Systems Engineering in the News
When I directed the Systems Engineering Program at the University of Maryland Institute for Systems Research several years ago, my students had a regular weekly assignment to find “Systems Engineering in the News”. I wanted students to see that we can find systems engineering ideas, systems thinking, or the lack of such in the world outside of engineering. They diligently reported about books, various articles in newspapers, magazines, and other media and discussed how the information related to systems engineering and what they learned in class.
I thought of that assignment recently when I found two instances which made me say, “That’s really applying systems engineering principles.” In the Sports section of the Washington Post, an article about the negotiations between the Major League Baseball Players Association (MLBPA) and Major League Baseball (MLB) quoted the MLBPA Executive Director, Tony Clark, as saying,
“Every conversation about changing the game is implying on some level that something is wrong with it. For me the question is, ‘What has changed, and why has it changed?’ For me, once you answer that question, you can talk about what may need to be adjusted or more. Players are willing to talk about adjustments. Players are willing to talk about best ways to move the game forward. Players are also interested in talking about what the game has always been.”
If you follow baseball, you know that MLB wants to change the game: speed it up, get more action, keep fans engaged. In the Minor Leagues, MLB has started experiments that increase the distance between the pitching rubber and home plate and using an automated system to call balls and strikes, and the National League is considering the Designated Hitter – substituting a more productive hitter for the pitcher in the lineup. The discussion can seem a bit muddled without clear purpose in mind. So, when Mr. Clark says what has changed and why, he is really saying what requirements no longer seem valid and why? He is a stakeholder (or the players he represents are) and he wants to understand the basis for change and what the game will look like if the requirements get changed. I perceive that he advocates an SE approach: understand the problem, identify how the system should behave before looking at possible solutions. For the solutions to be tested, one has a basis upon which to decide if the solution has stakeholders support and meet their expectations.
My second instance involves the recent book by Walter Issacson, The Code Breaker: Jennifer Doudna, Gene Editing, and the Future of the Human Race. At the conclusion of the book, Mr. Issacson discusses the future, given what scientists have learned about using genetics and gene editing to attack viruses, create treatments and vaccines and the potential to permanently cure diseases or change human heritable characteristics. He advocates a well-conceived approach to applying this knowledge by asking society to decide how we envision the future and then taking slow, careful steps to achieve that future. Isn’t he just applying good SE practice to have stakeholders define their needs and then perhaps applying agile approaches to allow careful evaluation of each step toward the future?
To me these examples show that systems engineering practice is present in our society. If we SEs want to influence society, then we must engage with society to show that our approach and methods can help address many different problems. Take examples like those above and spread the word.

» Data for analysis:

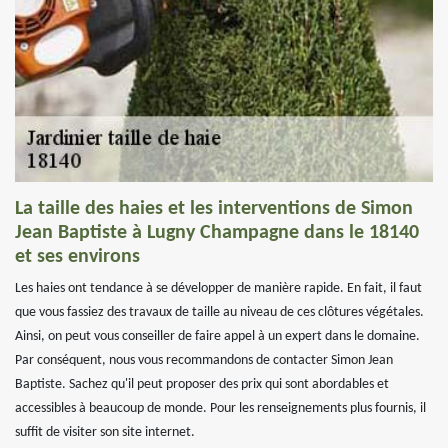
La taille des haies et les interventions de Simon
Jean Baptiste à Lugny Champagne dans le 18140
et ses environs
Les haies ont tendance à se développer de manière rapide. En fait, il faut
que vous fassiez des travaux de taille au niveau de ces clôtures végétales.
Ainsi, on peut vous conseiller de faire appel à un expert dans le domaine.
Par conséquent, nous vous recommandons de contacter Simon Jean
Baptiste. Sachez qu'il peut proposer des prix qui sont abordables et
accessibles à beaucoup de monde. Pour les renseignements plus fournis, il
suffit de visiter son site internet.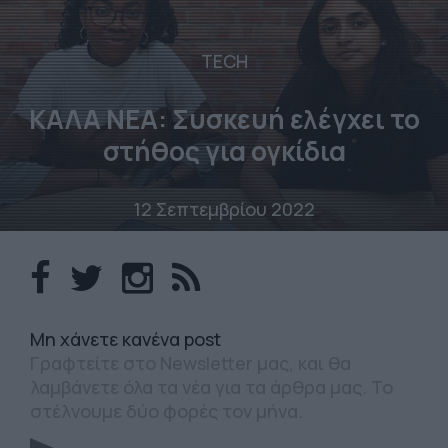
TECH
ΚΑΛΑ ΝΕΑ: Συσκευή ελέγχει το
στήθος για ογκίδια
12 Σεπτεμβρίου 2022
Mη χάνετε κανένα post
Γραφτείτε στο Newsletter μας, και θα
λαμβάνετε όλα τα νέα για τα άρθρα μας. Το
στέλνουμε δύο φορές τον μήνα.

» What you need to do: In the "Systems Engineering in the News" text, who is named as the Executive Director of the Major League Baseball Players Association? The entries have nothing to do with the text.

» Answer to the problem: Tony Clark.